- What you need to do -
Reproduce all of the rows below, replacing "Decimals" with "Decimal places" and leaving everything else unchanged.

START Records supplied

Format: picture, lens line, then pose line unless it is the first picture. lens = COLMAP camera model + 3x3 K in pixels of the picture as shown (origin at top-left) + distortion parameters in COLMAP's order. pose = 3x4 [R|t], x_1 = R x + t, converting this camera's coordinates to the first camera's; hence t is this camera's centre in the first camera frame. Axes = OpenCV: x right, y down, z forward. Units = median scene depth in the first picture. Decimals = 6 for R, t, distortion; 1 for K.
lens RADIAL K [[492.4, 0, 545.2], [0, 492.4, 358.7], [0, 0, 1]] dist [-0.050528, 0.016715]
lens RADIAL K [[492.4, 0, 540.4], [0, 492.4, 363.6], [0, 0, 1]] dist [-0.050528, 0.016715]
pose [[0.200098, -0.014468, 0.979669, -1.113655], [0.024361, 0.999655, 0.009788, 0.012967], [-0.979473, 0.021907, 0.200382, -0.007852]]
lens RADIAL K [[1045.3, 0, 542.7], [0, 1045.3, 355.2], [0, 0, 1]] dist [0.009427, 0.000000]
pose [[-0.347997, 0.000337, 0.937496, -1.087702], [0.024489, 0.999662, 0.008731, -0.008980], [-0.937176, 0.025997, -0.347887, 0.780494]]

END Records supplied

- Task solution -
Format: picture, lens line, then pose line unless it is the first picture. lens = COLMAP camera model + 3x3 K in pixels of the picture as shown (origin at top-left) + distortion parameters in COLMAP's order. pose = 3x4 [R|t], x_1 = R x + t, converting this camera's coordinates to the first camera's; hence t is this camera's centre in the first camera frame. Axes = OpenCV: x right, y down, z forward. Units = median scene depth in the first picture. Decimal places = 6 for R, t, distortion; 1 for K.
lens RADIAL K [[492.4, 0, 545.2], [0, 492.4, 358.7], [0, 0, 1]] dist [-0.050528, 0.016715]
lens RADIAL K [[492.4, 0, 540.4], [0, 492.4, 363.6], [0, 0, 1]] dist [-0.050528, 0.016715]
pose [[0.200098, -0.014468, 0.979669, -1.113655], [0.024361, 0.999655, 0.009788, 0.012967], [-0.979473, 0.021907, 0.200382, -0.007852]]
lens RADIAL K [[1045.3, 0, 542.7], [0, 1045.3, 355.2], [0, 0, 1]] dist [0.009427, 0.000000]
pose [[-0.347997, 0.000337, 0.937496, -1.087702], [0.024489, 0.999662, 0.008731, -0.008980], [-0.937176, 0.025997, -0.347887, 0.780494]]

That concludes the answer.